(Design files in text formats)

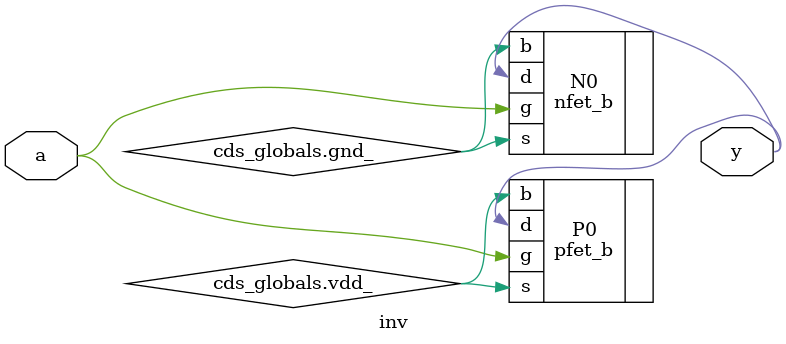
<source format=v>
`timescale 1ns / 1ns 

module inv ( y, a );

output  y;

input  a;


specify 
    specparam CDS_LIBNAME  = "static";
    specparam CDS_CELLNAME = "inv";
    specparam CDS_VIEWNAME = "schematic";
endspecify

nfet_b  N0 ( .d(y), .g(a), .s(cds_globals.gnd_), .b(cds_globals.gnd_));
pfet_b  P0 ( .b(cds_globals.vdd_), .g(a), .s(cds_globals.vdd_), .d(y));

endmodule

</source>
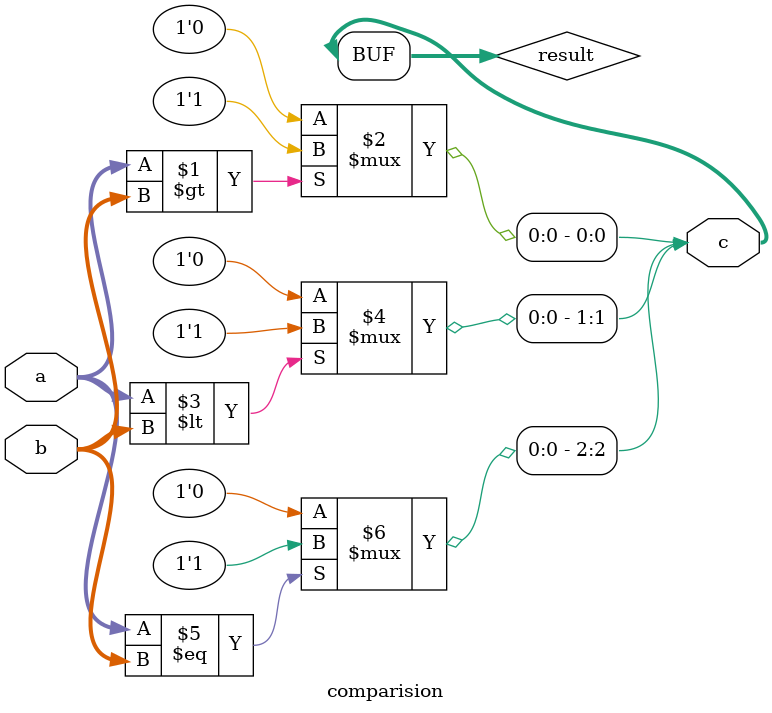
<source format=v>
`timescale 1ns / 1ps



module comparision(
input [31:0] a,
input [31:0] b,
output  [2:0]c

); 
  
  wire [2:0]result;
  

    
         assign  result[0] = (a > b)  ? 1'b1 : 1'b0;
         assign  result[1] = (a < b)  ? 1'b1 : 1'b0;
         assign  result[2] = (a == b) ? 1'b1 : 1'b0;
        


assign c = result;

    
endmodule

</source>
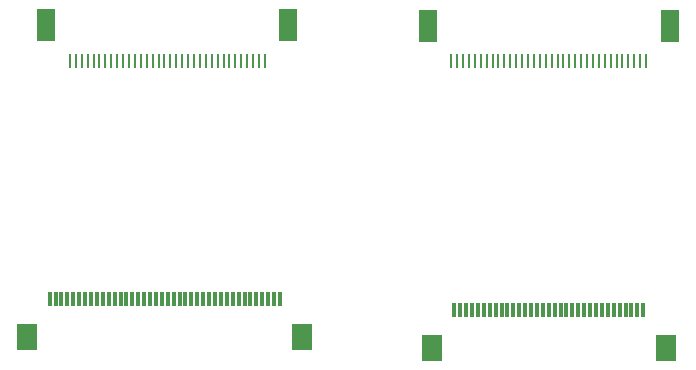
<source format=gbr>
%TF.GenerationSoftware,KiCad,Pcbnew,7.0.8-7.0.8~ubuntu22.04.1*%
%TF.CreationDate,2023-10-22T18:31:10+02:00*%
%TF.ProjectId,extension-cable,65787465-6e73-4696-9f6e-2d6361626c65,rev?*%
%TF.SameCoordinates,Original*%
%TF.FileFunction,Paste,Top*%
%TF.FilePolarity,Positive*%
%FSLAX46Y46*%
G04 Gerber Fmt 4.6, Leading zero omitted, Abs format (unit mm)*
G04 Created by KiCad (PCBNEW 7.0.8-7.0.8~ubuntu22.04.1) date 2023-10-22 18:31:10*
%MOMM*%
%LPD*%
G01*
G04 APERTURE LIST*
%ADD10R,0.300000X1.300000*%
%ADD11R,1.800000X2.200000*%
%ADD12R,1.600000X2.800000*%
%ADD13R,0.250000X1.300000*%
G04 APERTURE END LIST*
D10*
X117780000Y-90420000D03*
X118280000Y-90420000D03*
X118780000Y-90420000D03*
X119280000Y-90420000D03*
X119780000Y-90420000D03*
X120280000Y-90420000D03*
X120780000Y-90420000D03*
X121280000Y-90420000D03*
X121780000Y-90420000D03*
X122280000Y-90420000D03*
X122780000Y-90420000D03*
X123280000Y-90420000D03*
X123780000Y-90420000D03*
X124280000Y-90420000D03*
X124780000Y-90420000D03*
X125280000Y-90420000D03*
X125780000Y-90420000D03*
X126280000Y-90420000D03*
X126780000Y-90420000D03*
X127280000Y-90420000D03*
X127780000Y-90420000D03*
X128280000Y-90420000D03*
X128780000Y-90420000D03*
X129280000Y-90420000D03*
X129780000Y-90420000D03*
X130280000Y-90420000D03*
X130780000Y-90420000D03*
X131280000Y-90420000D03*
X131780000Y-90420000D03*
X132280000Y-90420000D03*
X132780000Y-90420000D03*
X133280000Y-90420000D03*
X133780000Y-90420000D03*
D11*
X115880000Y-93670000D03*
X135680000Y-93670000D03*
D12*
X103740000Y-66320000D03*
X83240000Y-66320000D03*
D13*
X101740000Y-69320000D03*
X101240000Y-69320000D03*
X100740000Y-69320000D03*
X100240000Y-69320000D03*
X99740000Y-69320000D03*
X99240000Y-69320000D03*
X98740000Y-69320000D03*
X98240000Y-69320000D03*
X97740000Y-69320000D03*
X97240000Y-69320000D03*
X96740000Y-69320000D03*
X96240000Y-69320000D03*
X95740000Y-69320000D03*
X95240000Y-69320000D03*
X94740000Y-69320000D03*
X94240000Y-69320000D03*
X93740000Y-69320000D03*
X93240000Y-69320000D03*
X92740000Y-69320000D03*
X92240000Y-69320000D03*
X91740000Y-69320000D03*
X91240000Y-69320000D03*
X90740000Y-69320000D03*
X90240000Y-69320000D03*
X89740000Y-69320000D03*
X89240000Y-69320000D03*
X88740000Y-69320000D03*
X88240000Y-69320000D03*
X87740000Y-69320000D03*
X87240000Y-69320000D03*
X86740000Y-69320000D03*
X86240000Y-69320000D03*
X85740000Y-69320000D03*
X85240000Y-69320000D03*
D10*
X83520000Y-89485000D03*
X84020000Y-89485000D03*
X84520000Y-89485000D03*
X85020000Y-89485000D03*
X85520000Y-89485000D03*
X86020000Y-89485000D03*
X86520000Y-89485000D03*
X87020000Y-89485000D03*
X87520000Y-89485000D03*
X88020000Y-89485000D03*
X88520000Y-89485000D03*
X89020000Y-89485000D03*
X89520000Y-89485000D03*
X90020000Y-89485000D03*
X90520000Y-89485000D03*
X91020000Y-89485000D03*
X91520000Y-89485000D03*
X92020000Y-89485000D03*
X92520000Y-89485000D03*
X93020000Y-89485000D03*
X93520000Y-89485000D03*
X94020000Y-89485000D03*
X94520000Y-89485000D03*
X95020000Y-89485000D03*
X95520000Y-89485000D03*
X96020000Y-89485000D03*
X96520000Y-89485000D03*
X97020000Y-89485000D03*
X97520000Y-89485000D03*
X98020000Y-89485000D03*
X98520000Y-89485000D03*
X99020000Y-89485000D03*
X99520000Y-89485000D03*
X100020000Y-89485000D03*
X100520000Y-89485000D03*
X101020000Y-89485000D03*
X101520000Y-89485000D03*
X102020000Y-89485000D03*
X102520000Y-89485000D03*
X103020000Y-89485000D03*
D11*
X81620000Y-92735000D03*
X104920000Y-92735000D03*
D12*
X136020000Y-66350000D03*
X115520000Y-66350000D03*
D13*
X134020000Y-69350000D03*
X133520000Y-69350000D03*
X133020000Y-69350000D03*
X132520000Y-69350000D03*
X132020000Y-69350000D03*
X131520000Y-69350000D03*
X131020000Y-69350000D03*
X130520000Y-69350000D03*
X130020000Y-69350000D03*
X129520000Y-69350000D03*
X129020000Y-69350000D03*
X128520000Y-69350000D03*
X128020000Y-69350000D03*
X127520000Y-69350000D03*
X127020000Y-69350000D03*
X126520000Y-69350000D03*
X126020000Y-69350000D03*
X125520000Y-69350000D03*
X125020000Y-69350000D03*
X124520000Y-69350000D03*
X124020000Y-69350000D03*
X123520000Y-69350000D03*
X123020000Y-69350000D03*
X122520000Y-69350000D03*
X122020000Y-69350000D03*
X121520000Y-69350000D03*
X121020000Y-69350000D03*
X120520000Y-69350000D03*
X120020000Y-69350000D03*
X119520000Y-69350000D03*
X119020000Y-69350000D03*
X118520000Y-69350000D03*
X118020000Y-69350000D03*
X117520000Y-69350000D03*
M02*

</source>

_TRY IT_. All lines with the word "specparam" need to be copied from the data above.

_OUTPUT FOR THIS EXERCISE_.
    specparam CDS_LIBNAME  = "static";
    specparam CDS_CELLNAME = "inv";
    specparam CDS_VIEWNAME = "schematic";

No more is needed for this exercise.